What 1066 can teach you about good writing
It was pretty much my first job in fundraising. My art director and I were summoned to a review meeting with the first big charity we’d been allowed to get our hands on.
We all sat and reviewed the work, which I’m pleased to say had performed pretty well. But all was not rosy.
“The thing is” said the client, looking rather sour, “you keep asking our supporters to ‘fill in’ donation forms”. But <charity name> donors do not ‘fill in’ donation forms. They ‘complete’ them.”
This rankled me then.
It rankles me now.
The difference is, today I know why.
And to understand the difference you’ll have to come with me back to the Battle of Hastings. In 1066 the English we spoke was different – a kind of Anglo-Saxon/ Germanic hybrid. It was a sturdy, basic, muscular and very practical language, suited to people who tended sheep, ate apples from the tree and occasionally clonked each other on the head with sticks.
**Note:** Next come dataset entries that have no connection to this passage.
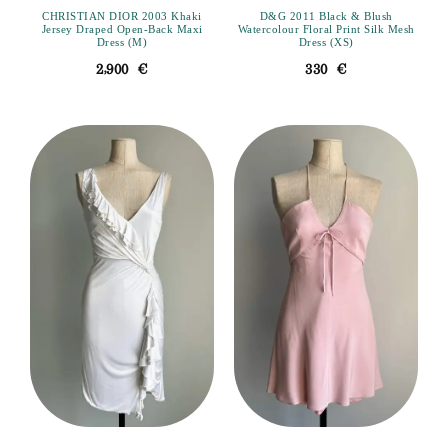
CHRISTIAN DIOR 2003 Khaki
D&G 2011 Black & Blush
Jersey Draped Open-Back Maxi
Watercolour Floral Print Silk Mesh
Dress (M)
Dress (XS)
2,900
€
330
€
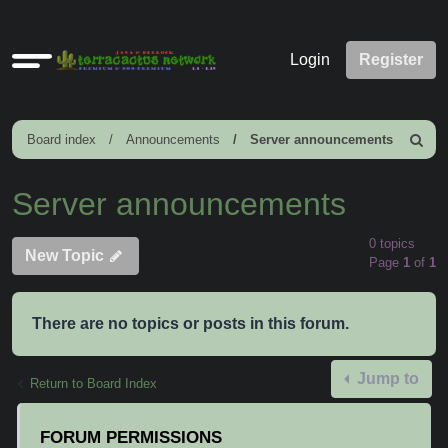
Quick
Login
Register
links
Board index
Announcements
Server announcements
Search
Server announcements
0 topics
New Topic
Page
1
of
1
There are no topics or posts in this forum.
Jump to
Return to Board Index
FORUM PERMISSIONS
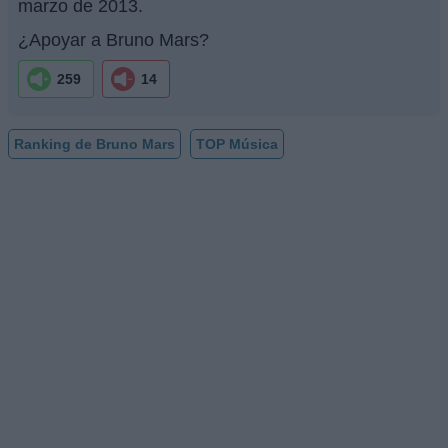
marzo de 2013.
¿Apoyar a Bruno Mars?
259
14
Ranking de Bruno Mars
TOP Música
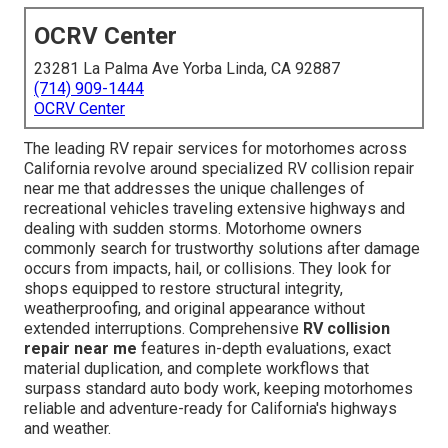
OCRV Center
23281 La Palma Ave Yorba Linda, CA 92887
(714) 909-1444
OCRV Center
The leading RV repair services for motorhomes across
California revolve around specialized RV collision repair
near me that addresses the unique challenges of
recreational vehicles traveling extensive highways and
dealing with sudden storms. Motorhome owners
commonly search for trustworthy solutions after damage
occurs from impacts, hail, or collisions. They look for
shops equipped to restore structural integrity,
weatherproofing, and original appearance without
extended interruptions. Comprehensive
RV collision
repair near me
features in-depth evaluations, exact
material duplication, and complete workflows that
surpass standard auto body work, keeping motorhomes
reliable and adventure-ready for California's highways
and weather.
Then a Norman arrow came out of the blue that had ‘King Alfred’ etched on it, and everything changed.
Our Norman conquerors spoke an entirely different kind of language. It was Latinate – the root of modern-day French. It was complex, nuanced and conjugable. It was the language of the elite. The language of politics and law. The language of discourse, not doing. Of course, the two languages merged to become, with many additions, the English we speak and write today.
And that’s why, today, we have the choice of asking donors to ‘fill in’ a donation form – a solid, muscular piece of Anglo Saxon English. Or to ‘complete’ it – the more delicate, courtly, Latinate alternative.
Just fill in a donation form?
Or simply complete one?
Now that you’ve read this, and thought about it a bit, you’re armed with an informed choice. But if you want your writing to be simple, immediate and tangible, you’ll choose the Anglo-Saxon version. That’s because, as I said before, it’s an idiom rooted in the real world. In stuff you can hold. In basic activity. Or, to put it a better way, doing stuff. It’s why there are no French versions of words like ‘run’; ‘jump’; stand’; ‘do’, ‘make’. Or, indeed, ‘give’.
With thanks to other lovers of fine writing (or should that be good writing?) – in particular George Orwell, Alastair Irons and Ken Burnett.
* You were 25 times more likely to be murdered in mediaeval London than you are today. So there.